Task material Block Start

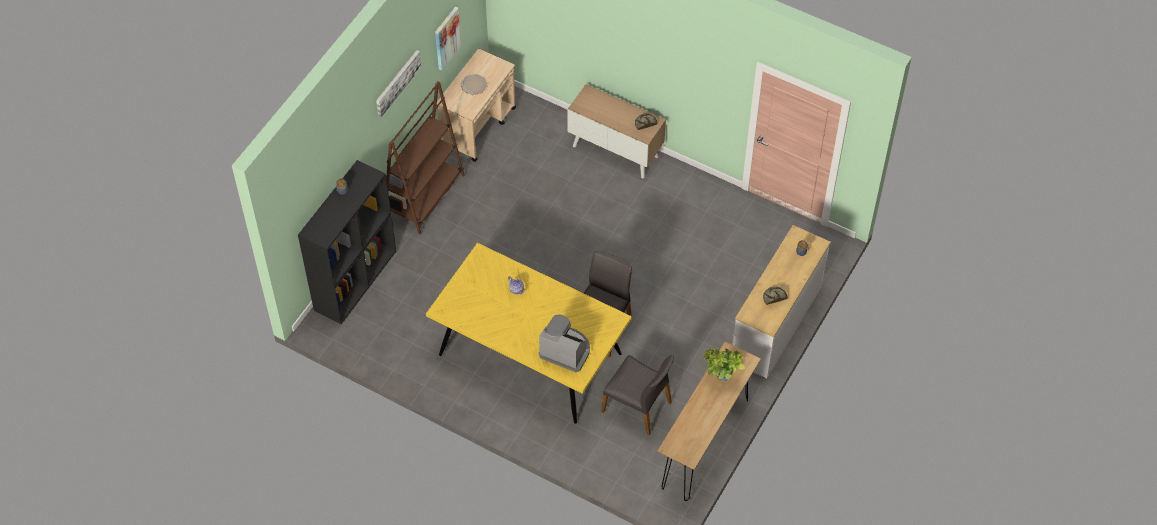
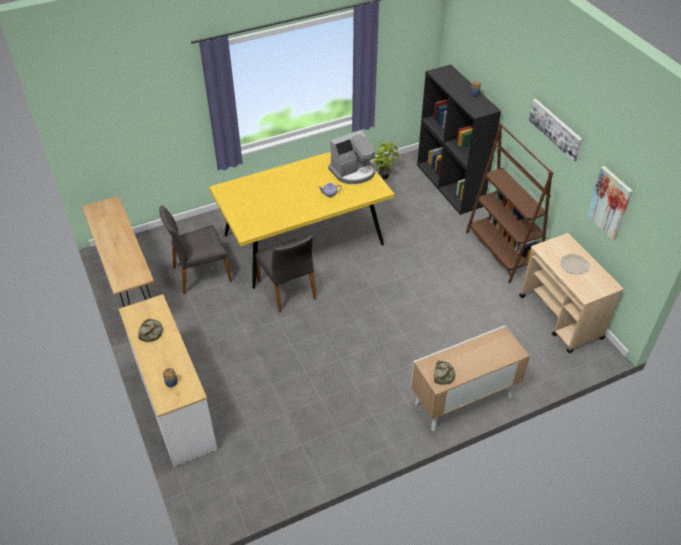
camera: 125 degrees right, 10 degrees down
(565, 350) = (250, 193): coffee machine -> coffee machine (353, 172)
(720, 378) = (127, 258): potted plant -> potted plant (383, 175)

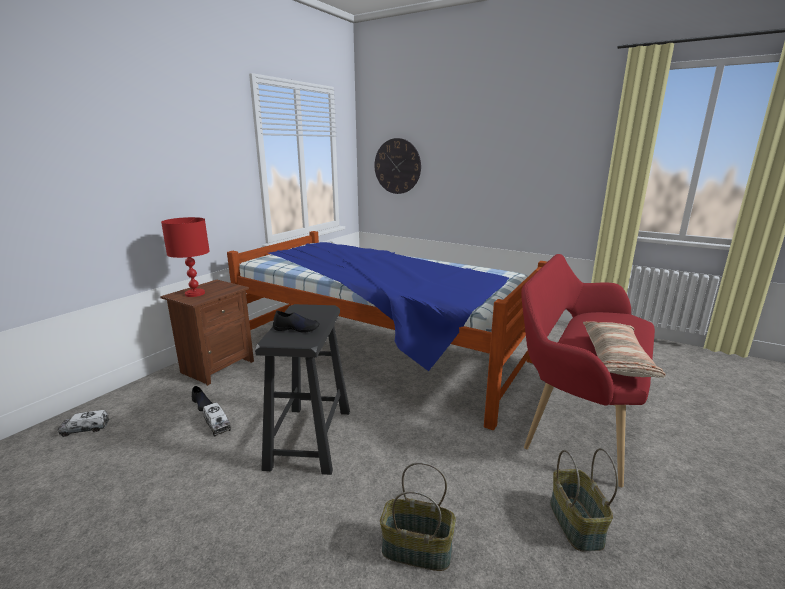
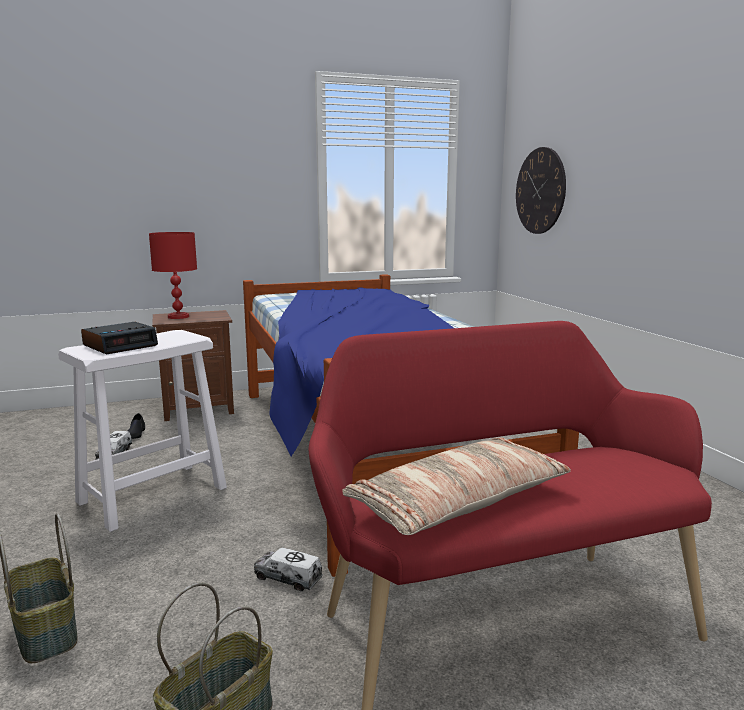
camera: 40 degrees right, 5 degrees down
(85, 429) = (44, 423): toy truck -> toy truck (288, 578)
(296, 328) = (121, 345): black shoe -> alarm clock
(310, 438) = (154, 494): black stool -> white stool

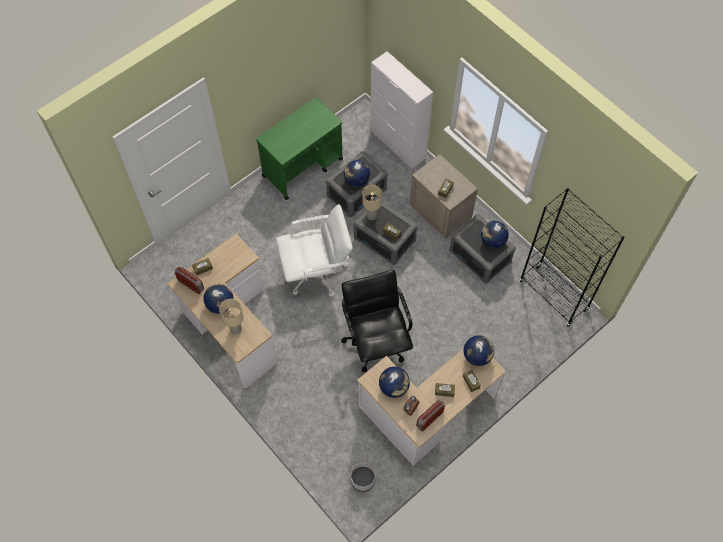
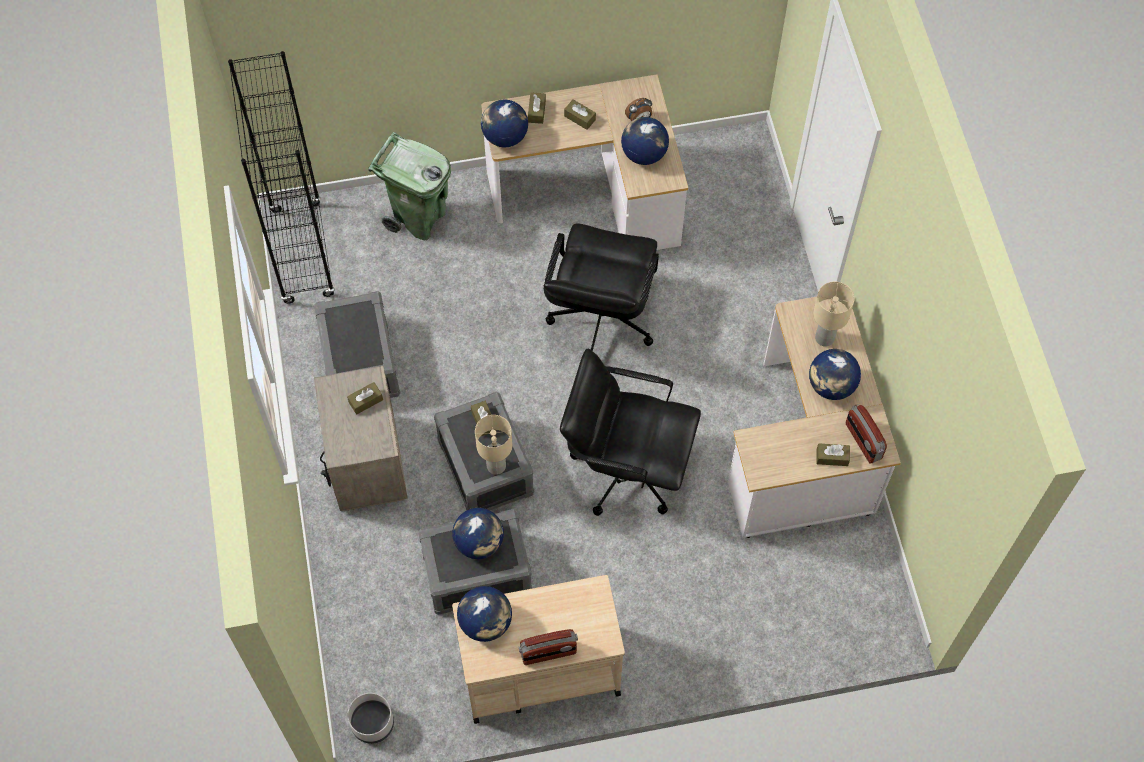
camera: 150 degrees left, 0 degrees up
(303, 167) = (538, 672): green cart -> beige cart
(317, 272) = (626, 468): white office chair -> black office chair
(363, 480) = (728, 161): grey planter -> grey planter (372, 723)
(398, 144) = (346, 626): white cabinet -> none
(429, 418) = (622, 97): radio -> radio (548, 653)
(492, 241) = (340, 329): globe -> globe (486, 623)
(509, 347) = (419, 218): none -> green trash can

Task material Block End
Task material Block Start

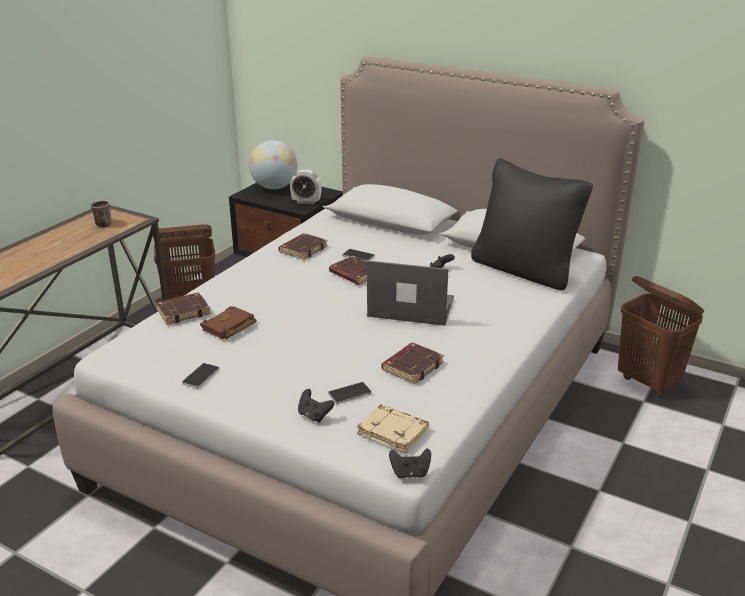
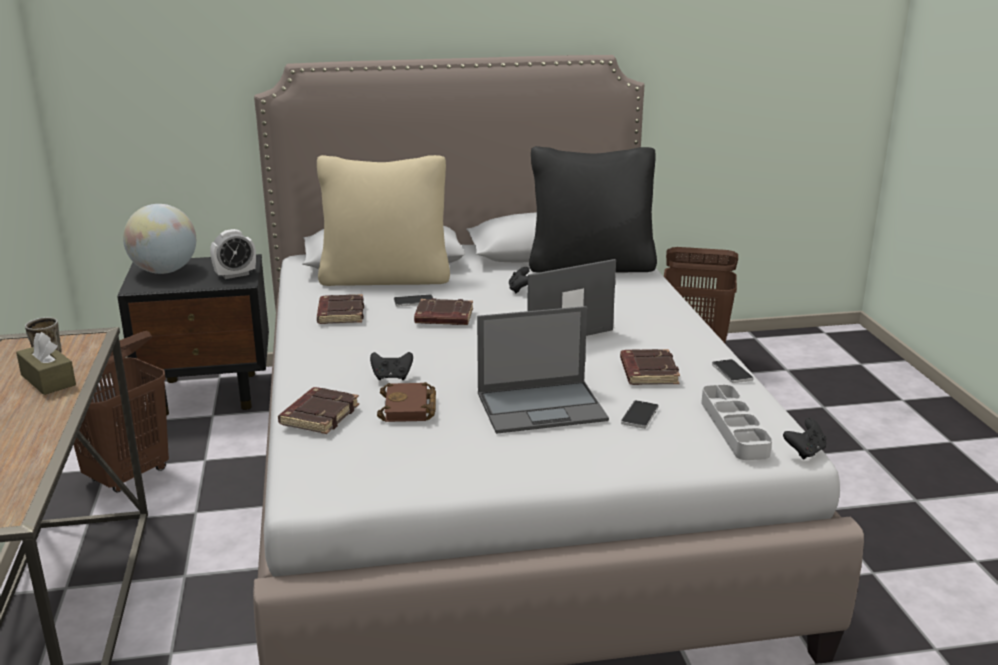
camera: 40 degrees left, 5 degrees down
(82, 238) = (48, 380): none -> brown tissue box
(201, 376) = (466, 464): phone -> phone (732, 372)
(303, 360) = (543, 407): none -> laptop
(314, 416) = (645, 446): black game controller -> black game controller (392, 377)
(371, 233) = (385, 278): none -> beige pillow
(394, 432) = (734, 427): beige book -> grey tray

Task material Block End

* _Task description_: Within the listing above, the stretch from the line with "camera: 40 degrees right, 5 degrees down" down to the line with "(317, 272) = (626, 468): white" is to be given again exactly, end lines included and pictures excluded.

* _Solution below_:
camera: 40 degrees right, 5 degrees down
(85, 429) = (44, 423): toy truck -> toy truck (288, 578)
(296, 328) = (121, 345): black shoe -> alarm clock
(310, 438) = (154, 494): black stool -> white stool

camera: 150 degrees left, 0 degrees up
(303, 167) = (538, 672): green cart -> beige cart
(317, 272) = (626, 468): white office chair -> black office chair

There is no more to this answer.